- YOUR OBJECTIVE -
Please revise everything from the line containing "family: Primulaceae" down to the end of the records, replacing "phylum" with "division" and leaving all else unchanged. Give only those lines.

╭─ STORED ROWS

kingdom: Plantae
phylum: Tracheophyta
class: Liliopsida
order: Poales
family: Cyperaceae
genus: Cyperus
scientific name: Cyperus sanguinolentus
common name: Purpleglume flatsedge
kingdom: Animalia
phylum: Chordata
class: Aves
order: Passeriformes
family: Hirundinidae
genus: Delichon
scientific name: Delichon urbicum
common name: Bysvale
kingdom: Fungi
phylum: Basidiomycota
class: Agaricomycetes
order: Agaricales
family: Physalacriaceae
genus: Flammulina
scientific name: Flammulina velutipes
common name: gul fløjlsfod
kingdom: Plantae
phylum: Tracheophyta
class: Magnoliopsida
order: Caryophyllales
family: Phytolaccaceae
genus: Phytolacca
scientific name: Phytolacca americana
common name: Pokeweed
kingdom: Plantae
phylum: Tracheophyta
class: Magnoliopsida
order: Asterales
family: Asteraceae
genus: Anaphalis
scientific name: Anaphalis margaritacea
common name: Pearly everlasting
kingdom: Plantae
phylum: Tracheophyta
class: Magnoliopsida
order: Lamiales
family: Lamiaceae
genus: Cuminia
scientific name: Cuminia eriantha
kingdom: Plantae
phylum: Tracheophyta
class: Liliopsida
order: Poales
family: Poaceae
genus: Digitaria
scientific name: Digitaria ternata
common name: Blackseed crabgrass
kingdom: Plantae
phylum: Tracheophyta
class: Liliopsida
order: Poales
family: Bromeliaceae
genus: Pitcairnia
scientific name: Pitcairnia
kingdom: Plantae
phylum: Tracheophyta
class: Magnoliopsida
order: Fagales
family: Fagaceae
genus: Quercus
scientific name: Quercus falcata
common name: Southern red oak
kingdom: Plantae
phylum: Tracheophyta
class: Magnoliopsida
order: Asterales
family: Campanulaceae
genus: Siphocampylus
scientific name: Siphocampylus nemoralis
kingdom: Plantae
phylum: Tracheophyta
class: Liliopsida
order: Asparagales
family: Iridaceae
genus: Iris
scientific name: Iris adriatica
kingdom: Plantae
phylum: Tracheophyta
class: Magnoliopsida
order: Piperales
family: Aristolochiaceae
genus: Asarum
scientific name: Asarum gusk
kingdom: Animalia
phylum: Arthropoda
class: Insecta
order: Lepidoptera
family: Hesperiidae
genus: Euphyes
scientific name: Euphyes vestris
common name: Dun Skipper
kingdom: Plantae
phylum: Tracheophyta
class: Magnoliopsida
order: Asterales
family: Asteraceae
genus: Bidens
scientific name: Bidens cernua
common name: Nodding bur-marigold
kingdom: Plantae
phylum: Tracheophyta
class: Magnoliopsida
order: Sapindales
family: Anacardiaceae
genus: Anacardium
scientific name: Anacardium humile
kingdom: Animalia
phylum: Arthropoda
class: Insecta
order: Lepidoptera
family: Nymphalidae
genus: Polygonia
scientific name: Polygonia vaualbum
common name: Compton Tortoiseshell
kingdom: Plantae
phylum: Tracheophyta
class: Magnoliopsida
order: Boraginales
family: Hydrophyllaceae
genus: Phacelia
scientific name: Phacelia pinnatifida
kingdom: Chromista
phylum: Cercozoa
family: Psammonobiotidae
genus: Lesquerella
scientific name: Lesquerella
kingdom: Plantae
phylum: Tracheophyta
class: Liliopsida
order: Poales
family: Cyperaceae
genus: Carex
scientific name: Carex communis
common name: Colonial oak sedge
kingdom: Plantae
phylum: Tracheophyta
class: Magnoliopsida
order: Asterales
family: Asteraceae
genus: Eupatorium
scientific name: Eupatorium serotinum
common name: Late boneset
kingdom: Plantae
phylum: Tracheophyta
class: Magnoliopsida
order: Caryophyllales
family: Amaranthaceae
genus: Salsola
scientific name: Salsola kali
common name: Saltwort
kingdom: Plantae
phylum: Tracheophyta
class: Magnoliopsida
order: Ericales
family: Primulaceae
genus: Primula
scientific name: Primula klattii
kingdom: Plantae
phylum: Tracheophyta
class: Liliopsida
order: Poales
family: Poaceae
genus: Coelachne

╰─

- RESPONSE FOR THIS EXERCISE -
family: Primulaceae
genus: Primula
scientific name: Primula klattii
kingdom: Plantae
division: Tracheophyta
class: Liliopsida
order: Poales
family: Poaceae
genus: Coelachne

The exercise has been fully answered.